The IRS justifies their excessive monitoring of small businesses by declaring that it is within the small business sector of individual businesses that tax evasion and tax fraud is most rife. They state that they lose greater revenue from the many small businesses than they do from huge corporations or multinational corporations that can divert profits to foreign countries and thus avoid tax payments. By forcing payments quarterly from small businesses, they say it is easier to monitor and collect from them.

It would seem fairer and more just that businesses be held accountable to the same rules whether they make $10,000 a year or $10,000,000. Compounding the inequity of such double standards for business tax payments is the requirements for how small businesses must estimate their tax payments. They must pay on their estimate of future sales rather than a yearly assessment of what revenue was actually generated. While a large business only needs to pay on what they made the previous year, the small businessman must somehow estimate and then pay quarterly an amount that must tally up to at least 90% of what they will actually make or be heavily penalized.

That during times of economic recession small businesses are even more closely monitored and audited seems out of line with the original plans for the citizens of this nation. The quarterly tax payments put a much greater burden on people who are merely trying to be self determined the way the original republic intended. That the federal government lays such double standards on businesses in regards to size should make the process highly suspect.

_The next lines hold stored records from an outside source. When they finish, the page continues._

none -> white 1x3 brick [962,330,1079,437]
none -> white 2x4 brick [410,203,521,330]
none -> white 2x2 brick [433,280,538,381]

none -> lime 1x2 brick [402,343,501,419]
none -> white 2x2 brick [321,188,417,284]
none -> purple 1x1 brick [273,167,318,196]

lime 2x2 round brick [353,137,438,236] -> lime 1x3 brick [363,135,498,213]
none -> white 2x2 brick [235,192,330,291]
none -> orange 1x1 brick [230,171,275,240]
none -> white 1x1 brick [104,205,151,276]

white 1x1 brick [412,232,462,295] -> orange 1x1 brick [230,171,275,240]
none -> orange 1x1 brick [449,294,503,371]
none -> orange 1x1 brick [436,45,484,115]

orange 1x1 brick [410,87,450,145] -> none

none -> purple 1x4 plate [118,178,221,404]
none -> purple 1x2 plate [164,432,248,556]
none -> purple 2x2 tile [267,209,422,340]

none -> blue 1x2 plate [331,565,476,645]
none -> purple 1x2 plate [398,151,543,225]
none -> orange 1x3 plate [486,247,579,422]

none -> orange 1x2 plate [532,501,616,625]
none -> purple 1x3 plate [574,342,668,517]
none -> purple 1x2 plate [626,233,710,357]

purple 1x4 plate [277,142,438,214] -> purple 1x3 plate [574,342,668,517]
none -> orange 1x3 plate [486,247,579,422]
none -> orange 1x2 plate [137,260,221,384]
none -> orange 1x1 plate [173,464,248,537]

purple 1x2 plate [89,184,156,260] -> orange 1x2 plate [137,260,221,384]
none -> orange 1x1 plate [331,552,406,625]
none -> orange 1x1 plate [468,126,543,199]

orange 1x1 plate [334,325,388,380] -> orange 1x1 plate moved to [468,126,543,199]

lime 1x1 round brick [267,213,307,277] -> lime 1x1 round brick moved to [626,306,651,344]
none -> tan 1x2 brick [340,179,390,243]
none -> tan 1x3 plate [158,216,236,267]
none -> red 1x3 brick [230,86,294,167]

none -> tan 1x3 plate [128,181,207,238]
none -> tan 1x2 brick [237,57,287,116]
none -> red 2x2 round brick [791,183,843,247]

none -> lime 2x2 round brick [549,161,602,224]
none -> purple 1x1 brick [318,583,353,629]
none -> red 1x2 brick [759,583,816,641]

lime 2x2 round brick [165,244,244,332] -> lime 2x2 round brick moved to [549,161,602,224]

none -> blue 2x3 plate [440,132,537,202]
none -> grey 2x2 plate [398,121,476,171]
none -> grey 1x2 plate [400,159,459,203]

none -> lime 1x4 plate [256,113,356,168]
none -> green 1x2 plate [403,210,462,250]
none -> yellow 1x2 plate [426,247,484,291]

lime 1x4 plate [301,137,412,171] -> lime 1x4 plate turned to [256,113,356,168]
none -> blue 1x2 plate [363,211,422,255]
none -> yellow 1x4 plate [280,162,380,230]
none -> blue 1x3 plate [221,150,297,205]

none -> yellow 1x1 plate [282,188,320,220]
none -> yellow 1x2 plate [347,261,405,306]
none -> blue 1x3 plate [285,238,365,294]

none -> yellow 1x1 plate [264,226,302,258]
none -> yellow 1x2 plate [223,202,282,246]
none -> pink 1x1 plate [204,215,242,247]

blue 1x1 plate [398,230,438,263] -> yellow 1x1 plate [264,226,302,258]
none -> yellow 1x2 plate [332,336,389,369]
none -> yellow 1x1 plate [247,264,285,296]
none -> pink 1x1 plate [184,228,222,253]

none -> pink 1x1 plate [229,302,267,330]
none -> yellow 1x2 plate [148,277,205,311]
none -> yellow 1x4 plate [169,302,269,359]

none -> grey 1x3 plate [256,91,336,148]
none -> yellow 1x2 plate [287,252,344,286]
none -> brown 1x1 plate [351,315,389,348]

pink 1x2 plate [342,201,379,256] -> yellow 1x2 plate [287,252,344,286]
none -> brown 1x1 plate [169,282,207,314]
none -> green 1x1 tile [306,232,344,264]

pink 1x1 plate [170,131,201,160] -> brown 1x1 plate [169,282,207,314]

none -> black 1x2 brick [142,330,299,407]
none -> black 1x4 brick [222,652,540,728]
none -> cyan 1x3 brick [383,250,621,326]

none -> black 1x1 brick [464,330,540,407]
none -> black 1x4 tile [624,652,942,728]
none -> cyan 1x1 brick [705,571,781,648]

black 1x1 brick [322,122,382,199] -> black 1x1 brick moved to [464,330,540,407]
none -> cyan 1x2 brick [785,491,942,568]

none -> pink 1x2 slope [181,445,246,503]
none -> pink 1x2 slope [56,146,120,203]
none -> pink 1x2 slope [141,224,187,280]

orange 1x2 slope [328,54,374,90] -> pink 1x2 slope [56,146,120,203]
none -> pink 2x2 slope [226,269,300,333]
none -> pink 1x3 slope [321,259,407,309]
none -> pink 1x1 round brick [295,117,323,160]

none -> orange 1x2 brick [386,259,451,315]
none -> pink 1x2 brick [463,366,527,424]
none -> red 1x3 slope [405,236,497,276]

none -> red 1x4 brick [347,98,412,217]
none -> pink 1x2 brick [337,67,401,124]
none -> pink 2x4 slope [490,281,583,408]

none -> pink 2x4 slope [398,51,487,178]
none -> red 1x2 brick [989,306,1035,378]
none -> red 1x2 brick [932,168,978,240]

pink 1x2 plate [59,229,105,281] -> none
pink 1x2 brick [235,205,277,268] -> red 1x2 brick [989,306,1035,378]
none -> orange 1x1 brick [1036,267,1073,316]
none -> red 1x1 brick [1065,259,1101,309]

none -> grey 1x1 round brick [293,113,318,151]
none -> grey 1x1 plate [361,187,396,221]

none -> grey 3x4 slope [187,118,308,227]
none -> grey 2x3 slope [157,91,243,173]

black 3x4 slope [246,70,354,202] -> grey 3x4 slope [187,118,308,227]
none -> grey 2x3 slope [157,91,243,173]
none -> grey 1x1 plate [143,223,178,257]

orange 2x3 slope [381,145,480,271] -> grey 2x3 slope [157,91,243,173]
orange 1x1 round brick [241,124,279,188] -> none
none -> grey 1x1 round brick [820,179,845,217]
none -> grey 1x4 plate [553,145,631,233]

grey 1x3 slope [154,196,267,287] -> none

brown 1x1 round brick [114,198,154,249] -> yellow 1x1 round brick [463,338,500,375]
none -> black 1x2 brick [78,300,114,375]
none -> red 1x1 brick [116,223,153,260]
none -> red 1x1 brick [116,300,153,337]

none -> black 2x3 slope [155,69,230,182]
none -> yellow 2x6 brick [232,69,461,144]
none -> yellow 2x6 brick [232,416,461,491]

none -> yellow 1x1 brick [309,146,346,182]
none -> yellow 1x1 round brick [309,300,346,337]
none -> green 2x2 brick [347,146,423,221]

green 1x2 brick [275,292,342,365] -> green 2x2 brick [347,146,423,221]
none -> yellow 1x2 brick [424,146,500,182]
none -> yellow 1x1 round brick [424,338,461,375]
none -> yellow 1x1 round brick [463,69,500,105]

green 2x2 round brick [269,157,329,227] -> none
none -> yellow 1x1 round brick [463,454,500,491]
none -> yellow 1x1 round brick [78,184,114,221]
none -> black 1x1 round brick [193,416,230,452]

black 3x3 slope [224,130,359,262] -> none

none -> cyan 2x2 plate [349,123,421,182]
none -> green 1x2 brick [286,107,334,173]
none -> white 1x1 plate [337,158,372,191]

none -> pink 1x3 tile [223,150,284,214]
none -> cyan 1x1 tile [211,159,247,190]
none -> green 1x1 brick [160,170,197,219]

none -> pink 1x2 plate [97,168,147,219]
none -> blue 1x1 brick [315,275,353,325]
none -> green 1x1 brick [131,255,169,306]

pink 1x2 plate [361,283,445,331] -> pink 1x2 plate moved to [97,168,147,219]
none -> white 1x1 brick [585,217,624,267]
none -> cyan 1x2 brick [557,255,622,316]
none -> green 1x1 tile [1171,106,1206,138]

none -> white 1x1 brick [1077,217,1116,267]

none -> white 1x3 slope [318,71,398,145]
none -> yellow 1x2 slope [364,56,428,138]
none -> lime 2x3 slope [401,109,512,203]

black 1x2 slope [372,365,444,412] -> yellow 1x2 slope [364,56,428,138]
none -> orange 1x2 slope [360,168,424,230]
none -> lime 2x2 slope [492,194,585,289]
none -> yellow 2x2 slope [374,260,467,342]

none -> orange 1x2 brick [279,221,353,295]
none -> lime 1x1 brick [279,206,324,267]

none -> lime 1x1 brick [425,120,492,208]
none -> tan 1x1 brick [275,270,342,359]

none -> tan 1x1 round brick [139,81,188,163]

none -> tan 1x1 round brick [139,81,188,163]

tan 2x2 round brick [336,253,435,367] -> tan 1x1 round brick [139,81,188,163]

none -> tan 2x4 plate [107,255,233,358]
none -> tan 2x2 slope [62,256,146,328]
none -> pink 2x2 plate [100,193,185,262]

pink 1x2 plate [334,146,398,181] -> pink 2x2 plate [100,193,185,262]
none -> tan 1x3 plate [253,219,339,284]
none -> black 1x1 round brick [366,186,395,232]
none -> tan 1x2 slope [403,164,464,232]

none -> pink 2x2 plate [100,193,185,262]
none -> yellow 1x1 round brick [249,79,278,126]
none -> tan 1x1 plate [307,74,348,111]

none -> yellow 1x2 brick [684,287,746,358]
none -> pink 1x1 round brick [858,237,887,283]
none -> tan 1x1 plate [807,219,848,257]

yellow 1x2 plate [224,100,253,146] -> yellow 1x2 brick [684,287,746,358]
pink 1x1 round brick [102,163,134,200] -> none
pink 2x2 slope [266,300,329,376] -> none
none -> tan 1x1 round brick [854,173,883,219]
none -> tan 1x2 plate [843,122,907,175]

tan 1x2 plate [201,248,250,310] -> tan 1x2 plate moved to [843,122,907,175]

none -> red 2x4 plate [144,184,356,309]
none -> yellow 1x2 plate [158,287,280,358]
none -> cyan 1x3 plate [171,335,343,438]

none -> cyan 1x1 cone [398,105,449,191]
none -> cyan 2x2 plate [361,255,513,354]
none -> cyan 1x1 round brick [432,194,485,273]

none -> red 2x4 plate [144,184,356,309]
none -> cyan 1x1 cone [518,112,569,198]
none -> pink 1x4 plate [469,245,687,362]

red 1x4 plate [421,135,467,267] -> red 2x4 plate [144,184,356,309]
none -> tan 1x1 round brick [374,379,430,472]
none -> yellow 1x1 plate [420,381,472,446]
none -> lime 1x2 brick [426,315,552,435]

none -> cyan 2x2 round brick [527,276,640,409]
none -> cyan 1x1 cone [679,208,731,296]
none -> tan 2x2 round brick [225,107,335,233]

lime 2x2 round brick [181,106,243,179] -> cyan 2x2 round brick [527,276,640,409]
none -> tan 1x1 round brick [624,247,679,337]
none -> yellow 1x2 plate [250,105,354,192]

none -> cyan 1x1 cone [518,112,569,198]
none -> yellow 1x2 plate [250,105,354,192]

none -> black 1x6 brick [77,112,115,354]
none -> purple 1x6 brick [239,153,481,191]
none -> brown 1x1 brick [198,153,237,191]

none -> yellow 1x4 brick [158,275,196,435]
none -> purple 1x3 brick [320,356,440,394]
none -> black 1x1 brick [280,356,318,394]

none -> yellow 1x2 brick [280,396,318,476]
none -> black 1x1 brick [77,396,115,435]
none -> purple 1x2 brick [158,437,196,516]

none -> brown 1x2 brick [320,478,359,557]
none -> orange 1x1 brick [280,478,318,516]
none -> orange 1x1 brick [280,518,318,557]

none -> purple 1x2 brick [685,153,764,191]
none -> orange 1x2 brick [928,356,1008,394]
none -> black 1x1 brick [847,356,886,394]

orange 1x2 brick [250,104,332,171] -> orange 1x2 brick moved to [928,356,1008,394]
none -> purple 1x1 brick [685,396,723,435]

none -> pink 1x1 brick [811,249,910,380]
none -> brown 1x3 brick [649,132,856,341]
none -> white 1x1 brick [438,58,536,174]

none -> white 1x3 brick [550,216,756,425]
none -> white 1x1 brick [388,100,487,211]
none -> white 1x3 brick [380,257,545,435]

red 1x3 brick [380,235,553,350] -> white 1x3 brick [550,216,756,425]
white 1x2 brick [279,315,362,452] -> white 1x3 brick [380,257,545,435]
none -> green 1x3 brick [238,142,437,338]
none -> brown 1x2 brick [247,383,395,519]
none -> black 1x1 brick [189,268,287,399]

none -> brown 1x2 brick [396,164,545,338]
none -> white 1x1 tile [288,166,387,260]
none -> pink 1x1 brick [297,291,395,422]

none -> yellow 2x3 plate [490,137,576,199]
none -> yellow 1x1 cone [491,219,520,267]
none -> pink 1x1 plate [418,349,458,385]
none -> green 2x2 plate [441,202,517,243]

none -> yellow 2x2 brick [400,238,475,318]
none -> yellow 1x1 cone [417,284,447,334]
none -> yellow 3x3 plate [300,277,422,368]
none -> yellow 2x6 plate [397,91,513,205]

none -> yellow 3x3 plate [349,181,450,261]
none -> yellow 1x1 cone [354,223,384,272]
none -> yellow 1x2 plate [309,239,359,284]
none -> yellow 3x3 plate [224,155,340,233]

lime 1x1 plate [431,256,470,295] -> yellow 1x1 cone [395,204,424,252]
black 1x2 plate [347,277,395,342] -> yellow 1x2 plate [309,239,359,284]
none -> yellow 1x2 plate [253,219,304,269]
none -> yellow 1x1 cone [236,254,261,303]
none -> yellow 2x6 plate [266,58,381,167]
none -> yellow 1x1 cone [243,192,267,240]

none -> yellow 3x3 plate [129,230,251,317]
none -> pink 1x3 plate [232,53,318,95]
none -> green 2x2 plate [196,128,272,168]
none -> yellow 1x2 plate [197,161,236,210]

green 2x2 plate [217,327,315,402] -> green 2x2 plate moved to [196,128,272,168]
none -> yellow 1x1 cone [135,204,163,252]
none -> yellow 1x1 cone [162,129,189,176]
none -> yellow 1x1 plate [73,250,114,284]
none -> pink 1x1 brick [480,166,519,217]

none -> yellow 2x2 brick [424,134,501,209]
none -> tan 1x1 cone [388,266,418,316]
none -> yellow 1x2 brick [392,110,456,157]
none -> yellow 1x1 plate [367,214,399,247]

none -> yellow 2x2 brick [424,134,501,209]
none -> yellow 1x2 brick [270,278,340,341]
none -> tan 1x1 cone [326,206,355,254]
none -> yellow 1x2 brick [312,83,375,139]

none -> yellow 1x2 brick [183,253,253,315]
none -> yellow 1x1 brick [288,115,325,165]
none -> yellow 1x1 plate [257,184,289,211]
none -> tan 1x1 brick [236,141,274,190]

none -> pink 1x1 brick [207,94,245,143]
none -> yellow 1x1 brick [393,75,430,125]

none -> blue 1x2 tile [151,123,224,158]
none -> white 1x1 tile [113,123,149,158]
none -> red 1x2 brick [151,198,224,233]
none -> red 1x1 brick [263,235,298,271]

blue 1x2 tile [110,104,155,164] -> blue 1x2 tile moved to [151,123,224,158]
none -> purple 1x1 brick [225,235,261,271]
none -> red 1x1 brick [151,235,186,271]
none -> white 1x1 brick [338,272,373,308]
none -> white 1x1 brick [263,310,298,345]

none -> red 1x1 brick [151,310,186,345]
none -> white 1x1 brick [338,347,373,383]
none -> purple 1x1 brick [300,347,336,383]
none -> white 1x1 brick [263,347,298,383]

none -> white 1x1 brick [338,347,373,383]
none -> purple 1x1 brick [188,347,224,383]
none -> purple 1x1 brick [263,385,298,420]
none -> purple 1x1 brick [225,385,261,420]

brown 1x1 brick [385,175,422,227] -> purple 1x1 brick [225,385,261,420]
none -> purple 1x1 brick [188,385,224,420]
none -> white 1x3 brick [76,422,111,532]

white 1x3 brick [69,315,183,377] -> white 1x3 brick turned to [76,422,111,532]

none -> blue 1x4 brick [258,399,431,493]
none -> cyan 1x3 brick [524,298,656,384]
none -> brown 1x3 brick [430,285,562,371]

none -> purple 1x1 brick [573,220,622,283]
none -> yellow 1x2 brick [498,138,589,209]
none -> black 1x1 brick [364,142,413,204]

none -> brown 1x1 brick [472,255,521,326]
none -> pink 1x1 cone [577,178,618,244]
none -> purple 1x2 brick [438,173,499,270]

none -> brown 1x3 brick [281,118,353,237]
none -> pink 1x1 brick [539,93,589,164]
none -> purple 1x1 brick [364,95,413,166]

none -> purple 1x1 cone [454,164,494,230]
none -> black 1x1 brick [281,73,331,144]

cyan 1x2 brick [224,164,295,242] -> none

Small businesses should not be required to exist under any different rules than a large corporation. Their tax payments should not be required to be made any more often than any other business. The current system used by the IRS against small business owners is heavily biased for the large businesses. By their very nature and general interconnectivity, it is the large corporations that should be more closely monitored and regulated while a small, independent business should be encouraged to grow rather than be shackled with extra regulations and expenses.